Any elected representative, Democratic or GOP, who can’t bring themselves today to publicly disavow the patently false assertions in that Act about fictional WMD, and a supposed cooperative Saddam/Osama relationship imminently threatening the United States with another (worse) terrorist attack like 9/11, would be exposed as hopelessly out of touch with reality and the will of a substantial majority of American voters. You call for a vote to repeal, rescind, and wipe that authorization statute off the books - complete with its repeat hypocritical references to the sanctity of UN resolutions and obeying international law - for the same reasons Karl Rove pushed for a vote in the fall of 2002: make the sombitches stand up and be counted.

Simple straightforward repeal of the 2002 AUMF would be a straightforward, categorical rejection of George Bush’s continued occupation of Iraq. Nobody can coherently accuse anybody of micromanaging battlefield strategy, knifing the troops in the back, or failing to support their efforts. Passing statutes, repealing statutes, or if need be replacing old statutes with new statutes is exactly what we elect legislators in the House and Senate to do. If little George vetoed the repeal, then let’s have a vote to override by the needed 2/3 majority. If this legislative approach falls short, then its clearly time to use the blunter remedy of targeted funding cutoffs, or maybe have Mr. Conyers start impeachment hearings on other high crimes and misdemeanors (like torture, warrantless wiretapping by NSA, and criminal misuse of tax funds).
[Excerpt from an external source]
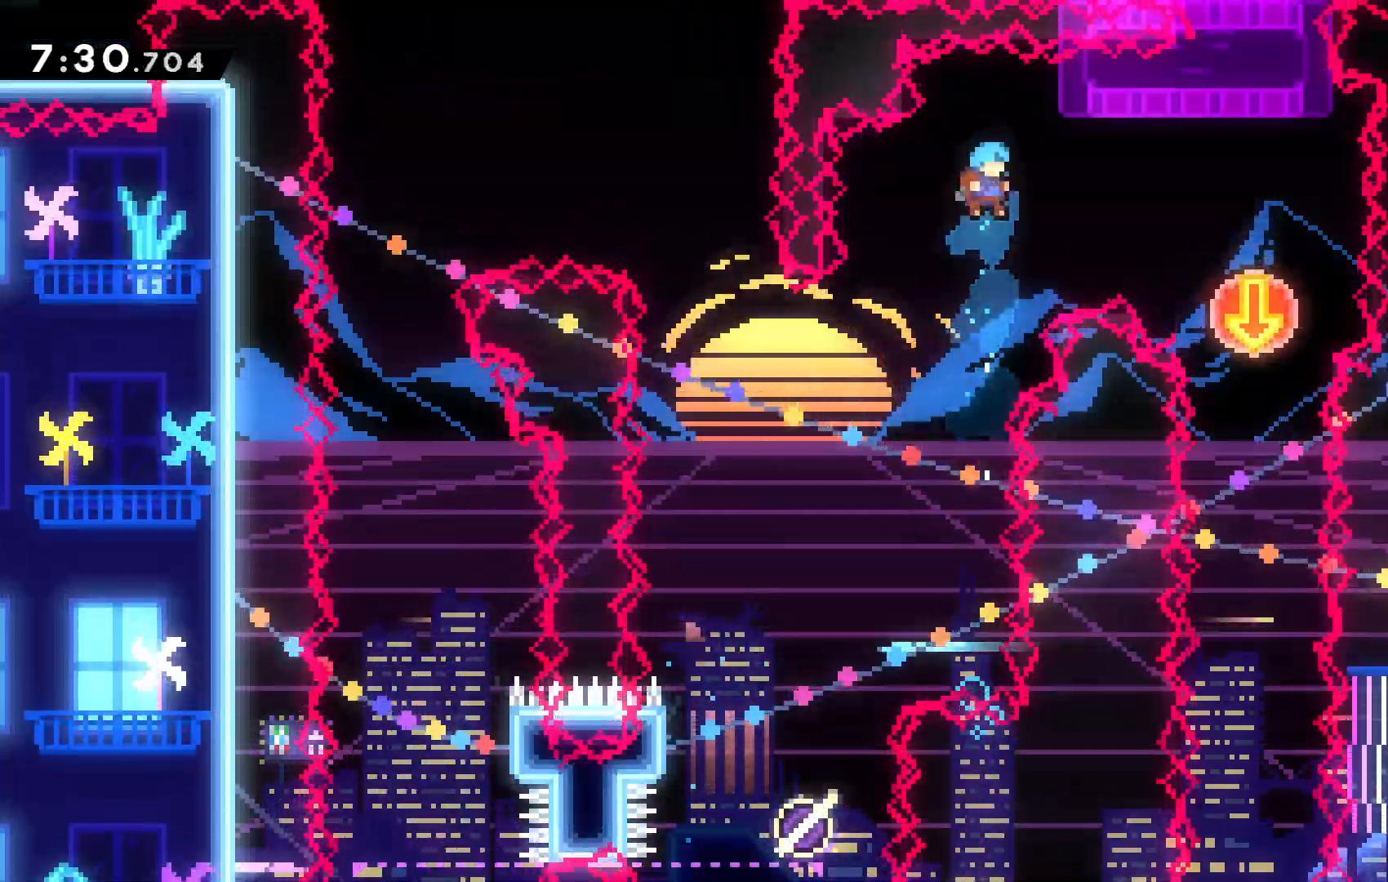
{"keys": []}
Repeal would enable individual soldiers, or maybe whole groups of volunteer citizen soldiers, to refuse deployment into an illegal war. It would also set the stage for the next logical step of the process: when the White House comes back for another supplemental appropriation, the White House will need to present a new draft authorization, one acceptable to American voters who “know now what I wish I’d known then”, for legal authority to justify a continued US military presence in Iraq. Fat chance. To my way of thinking, the legislative tactic of repeal is “symbolic” or “nonbinding” or “irrelevant” if and only if you buy into George Bush’s view that the Decider can simply ignore the law of the land as it is written. But until Congress takes the critical first step of withdrawing its existing open ended assent to continued waging of warfare in Iraq, the Commander in Chief will continue to thumb his nose at the world, and dare the American parliament to do something about it.”